Available records:
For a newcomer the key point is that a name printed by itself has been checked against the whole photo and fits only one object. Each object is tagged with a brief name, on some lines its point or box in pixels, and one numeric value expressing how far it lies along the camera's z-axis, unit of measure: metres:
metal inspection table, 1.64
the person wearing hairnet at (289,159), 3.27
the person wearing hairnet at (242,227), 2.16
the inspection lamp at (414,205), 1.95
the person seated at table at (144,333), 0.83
==
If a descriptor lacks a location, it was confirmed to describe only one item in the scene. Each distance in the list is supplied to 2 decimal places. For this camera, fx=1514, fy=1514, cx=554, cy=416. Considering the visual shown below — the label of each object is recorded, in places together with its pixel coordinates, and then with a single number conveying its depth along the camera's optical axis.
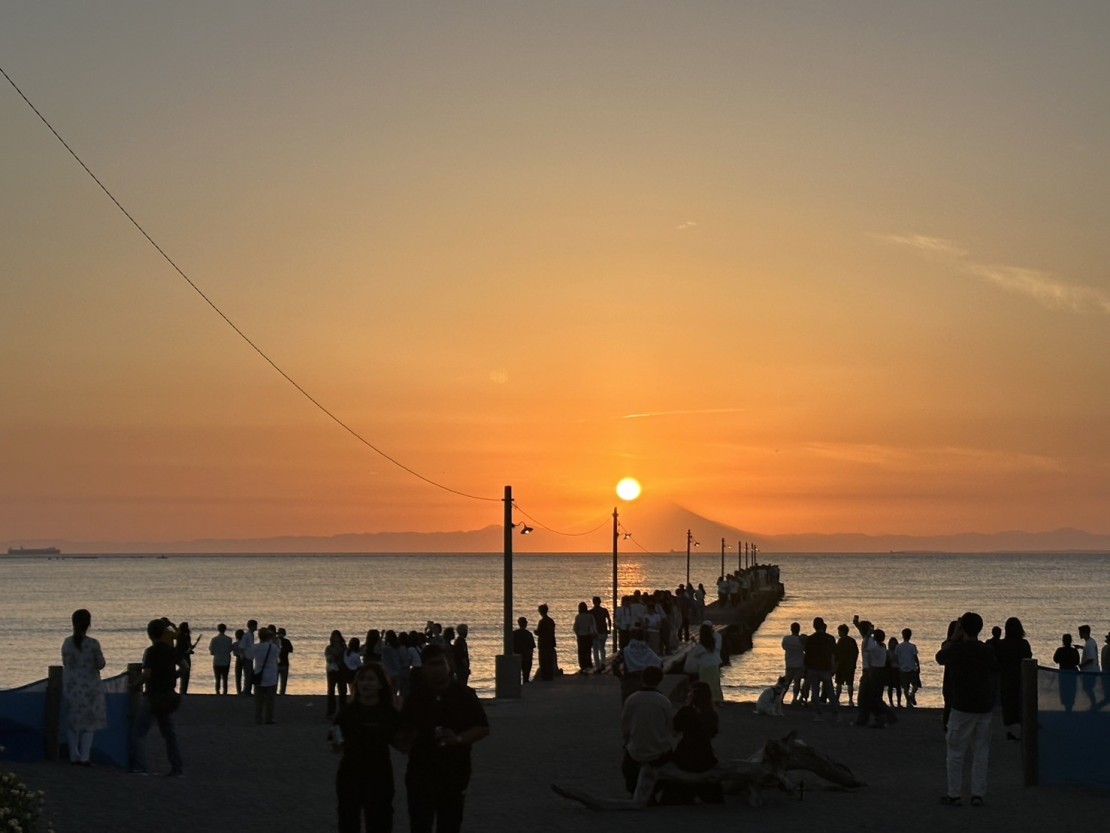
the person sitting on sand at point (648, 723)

Problem: Everything above from the line containing "metal inspection table, 1.64" through the line containing "the person seated at table at (144,333), 0.83" must be copied exactly. Nothing outside that range belongs in the answer.

Solution for this exercise:
metal inspection table, 1.64
the person wearing hairnet at (289,159), 3.27
the person wearing hairnet at (242,227), 2.16
the inspection lamp at (414,205), 1.95
the person seated at table at (144,333), 0.83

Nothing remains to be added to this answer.